The 19th-century American writer Nathaniel Hawthorne, author of The Scarlet Letter, also wrote some remarkable short stories set in the America of early Puritan settlers and reflecting, not without subtle criticism, their intense preoccupation with the idea of original sin and the claims of law and conscience. Most relevant to Juror 2 might be Roger Malvin’s Burial (1832), a tale of obsessive guilt inspired by a true story. After being caught up in a skirmish with Native Americans, the settler Roger Malvin lies wounded in the wilderness and encourages his companion Reuben Bourne to leave him to die near a landmark rock and return to bury him later. Bourne goes home and, out of obscure motives, tells Malvin’s daughter that he has made sure to bury her father. He later marries her and lives on with increasing guilt ‘like a serpent, gnawing into his heart’ blighting him, making him a haunted man. Years later, while Bourne and his teenage son are out deer hunting in the wilderness, Bourne finds his steps guided inexorably towards the landmark stone where Malvin was left to die unburied. Later, hearing some moving object in the undergrowth, Bourne fires, shooting his own son. Thus he expiates his sin.

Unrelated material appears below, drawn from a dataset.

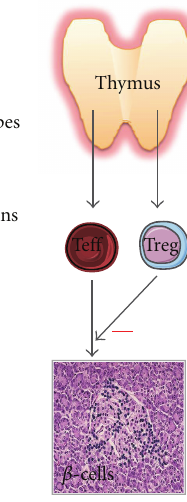
Figure 1: Thymus physiopathology and T1D development. Throughout life, the thymus selects self-tolerant and competent T cells against non-self-antigens and generates self-specific nTreg. Under control by AIRE for most of them, thymic epithelium transcribes genes encoding T1D-related antigens, as well as other neuroendocrine-related and tissue-restricted antigens. Absence or decrease in presentation of thymic T1D-related antigens (as observed in di ff erent animal models of autoimmune diabetes) conducts to the enrichment of the peripheral T-cell pool with “forbidden” self-reactive T cells (Te ff ) bearing a TCR directed against T1D-related epitopes, while thymic generation of specific nTreg is severely impaired. Combination of these two events is responsible for the breakdown of central self-tolerance to islet β cells. Both genetic and environmental factors are involved in the establishment of a molecular bridge between anti- β cell self-reactive Te ff and islet β cell autoantigens. Once this bridge is formed, the autoimmune pathogenic response is triggered and leads to a progressive destruction of the β cell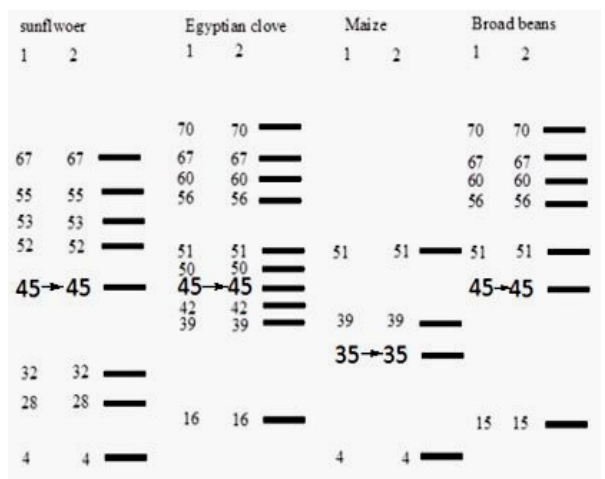
Fig. 2. Electrophoretic separation of albumin and globulin fractions of four pollen pellets: 1 - albumin; 2 -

The narrative of Juror 2 is similarly implacable. The screenplay, by Jonathan A. Abrams, is remarkable in its spareness, the film by its restraint. There is something pleasingly minimalist about Eastwood’s avoidance of any more than strictly necessary backstory for the characters. One effect of this is to make the characters whom Justin meets on his path – a retired detective, an AA sponsor, a youth worker and fellow juror who says to Justin, in an obscure moment of clarity: ‘I see you’ – as near-allegorical figures of justice. One telling detail is the final scene of the film, which was shot in three different versions. In the first one, Justin opened the door to find Faith standing outside, flanked by police officers; in the second version, there was a police car behind her; in the third version, which was retained for the film, she stands alone, simply as the incarnation of justice, which she earlier defined as ‘truth in action’. Juror 2 has the disquieting limpidity of a Puritan morality tale.